Maps are created by using the map function and key-value pairs of columns. You then can select
them just like you might select from an array:"""
# in Python
from pyspark.sql.functions import create_map
df.select(create_map(col("Description"), col("InvoiceNo")).alias("complex_map"))\
.show()

+--------------------+
|         complex_map|
+--------------------+
|[WHITE HANGING HE...|
|[WHITE METAL LANT...|
|[CREAM CUPID HEAR...|
|[KNITTED UNION FL...|
|[RED WOOLLY HOTTI...|
|[SET 7 BABUSHKA N...|
|[GLASS STAR FROST...|
|[HAND WARMER UNIO...|
|[HAND WARMER RED ...|
|[ASSORTED COLOUR ...|
|[POPPY'S PLAYHOUS...|
|[POPPY'S PLAYHOUS...|
|[FELTCRAFT PRINCE...|
|[IVORY KNITTED MU...|
|[BOX OF 6 ASSORTE...|
|[BOX OF VINTAGE J...|
|[BOX OF VINTAGE A...|
|[HOME BUILDING BL...|
|[LOVE BUILDING BL...|
|[RECIPE BOX WITH ...|
+--------------------+
only showing top 20 rows



In [164]:
"""# in Python
df.select(map(col("Description"), col("InvoiceNo")).alias("complex_map"))\
.selectExpr("complex_map['WHITE METAL LANTERN']").show(2)"""

'# in Python\ndf.select(map(col("Description"), col("InvoiceNo")).alias("complex_map")).selectExpr("complex_map[\'WHITE METAL LANTERN\']").show(2)'

# Working with JSON

In [165]:
# in Python
jsonDF = spark.range(1).selectExpr("""
'{"myJSONKey" : {"myJSONValue" : [1, 2, 3]}}' as jsonString""")

In [166]:
jsonDF.show()

+--------------------+
|          jsonString|
+--------------------+
|{"myJSONKey" : {"...|
+--------------------+



In [167]:
"""You can use the get_json_object to inline query a JSON object, be it a dictionary or array.

▶ **GIVEN PROBLEM**
Update the Spark excerpt by starting at "# Working with" and stopping after "jsonDF.show()", with "jsonDF" replaced by "jsonFrame" throughout. The items have no connection to the Spark excerpt.

▶ **ENTRIES PROVIDED**
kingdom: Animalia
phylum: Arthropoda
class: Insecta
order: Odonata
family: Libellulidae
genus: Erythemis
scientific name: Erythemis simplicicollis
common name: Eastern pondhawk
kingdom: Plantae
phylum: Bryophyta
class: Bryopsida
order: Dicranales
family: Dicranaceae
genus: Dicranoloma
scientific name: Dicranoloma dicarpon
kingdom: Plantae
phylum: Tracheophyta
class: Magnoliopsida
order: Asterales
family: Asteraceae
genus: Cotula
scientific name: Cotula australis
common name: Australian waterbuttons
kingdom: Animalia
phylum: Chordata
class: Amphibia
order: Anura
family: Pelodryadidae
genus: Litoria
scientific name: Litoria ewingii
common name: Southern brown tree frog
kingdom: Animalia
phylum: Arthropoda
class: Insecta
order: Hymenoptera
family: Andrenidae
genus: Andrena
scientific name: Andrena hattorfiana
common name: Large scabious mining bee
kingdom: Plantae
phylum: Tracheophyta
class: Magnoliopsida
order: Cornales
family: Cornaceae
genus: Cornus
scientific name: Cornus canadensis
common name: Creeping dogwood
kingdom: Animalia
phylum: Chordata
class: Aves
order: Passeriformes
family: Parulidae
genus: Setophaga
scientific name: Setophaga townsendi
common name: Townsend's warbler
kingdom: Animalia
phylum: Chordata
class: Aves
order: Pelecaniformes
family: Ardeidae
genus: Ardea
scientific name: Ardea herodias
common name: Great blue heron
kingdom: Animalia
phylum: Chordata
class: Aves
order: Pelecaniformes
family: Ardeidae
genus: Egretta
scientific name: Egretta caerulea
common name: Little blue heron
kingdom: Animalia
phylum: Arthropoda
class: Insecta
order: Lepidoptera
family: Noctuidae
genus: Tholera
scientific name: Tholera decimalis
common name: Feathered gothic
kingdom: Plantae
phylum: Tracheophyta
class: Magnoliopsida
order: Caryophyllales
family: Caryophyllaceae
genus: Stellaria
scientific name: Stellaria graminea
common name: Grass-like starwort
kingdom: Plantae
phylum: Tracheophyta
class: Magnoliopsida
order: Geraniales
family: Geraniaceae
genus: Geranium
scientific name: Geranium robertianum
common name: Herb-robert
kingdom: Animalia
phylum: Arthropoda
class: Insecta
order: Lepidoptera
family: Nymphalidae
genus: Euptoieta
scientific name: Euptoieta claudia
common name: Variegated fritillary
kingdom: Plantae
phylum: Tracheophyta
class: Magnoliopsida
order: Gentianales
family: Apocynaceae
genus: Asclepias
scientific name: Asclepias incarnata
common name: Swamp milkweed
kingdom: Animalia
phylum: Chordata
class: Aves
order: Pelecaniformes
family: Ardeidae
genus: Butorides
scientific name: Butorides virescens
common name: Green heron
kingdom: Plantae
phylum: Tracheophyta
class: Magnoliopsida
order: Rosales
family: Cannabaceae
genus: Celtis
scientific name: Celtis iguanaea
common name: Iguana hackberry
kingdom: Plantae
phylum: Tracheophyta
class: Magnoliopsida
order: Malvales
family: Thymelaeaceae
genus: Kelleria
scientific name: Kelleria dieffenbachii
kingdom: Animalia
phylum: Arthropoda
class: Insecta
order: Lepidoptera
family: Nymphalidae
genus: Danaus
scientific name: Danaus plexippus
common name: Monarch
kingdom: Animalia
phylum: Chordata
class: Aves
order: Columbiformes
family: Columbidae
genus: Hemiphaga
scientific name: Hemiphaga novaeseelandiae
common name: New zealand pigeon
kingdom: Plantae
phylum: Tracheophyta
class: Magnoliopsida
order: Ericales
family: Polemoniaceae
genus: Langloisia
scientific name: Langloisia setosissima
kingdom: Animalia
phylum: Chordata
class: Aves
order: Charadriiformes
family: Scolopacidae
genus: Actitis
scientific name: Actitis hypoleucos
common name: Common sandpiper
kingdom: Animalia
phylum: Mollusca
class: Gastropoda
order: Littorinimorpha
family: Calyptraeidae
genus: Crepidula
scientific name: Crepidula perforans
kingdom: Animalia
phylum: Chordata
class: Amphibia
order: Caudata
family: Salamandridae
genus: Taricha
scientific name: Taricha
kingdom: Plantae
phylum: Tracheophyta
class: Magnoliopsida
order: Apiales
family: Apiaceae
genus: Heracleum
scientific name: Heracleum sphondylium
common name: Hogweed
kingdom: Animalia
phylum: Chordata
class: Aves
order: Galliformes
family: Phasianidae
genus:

▶ **REPLY TO THE TASK**
# Working with JSON

In [165]:
# in Python
jsonFrame = spark.range(1).selectExpr("""
'{"myJSONKey" : {"myJSONValue" : [1, 2, 3]}}' as jsonString""")

In [166]:
jsonFrame.show()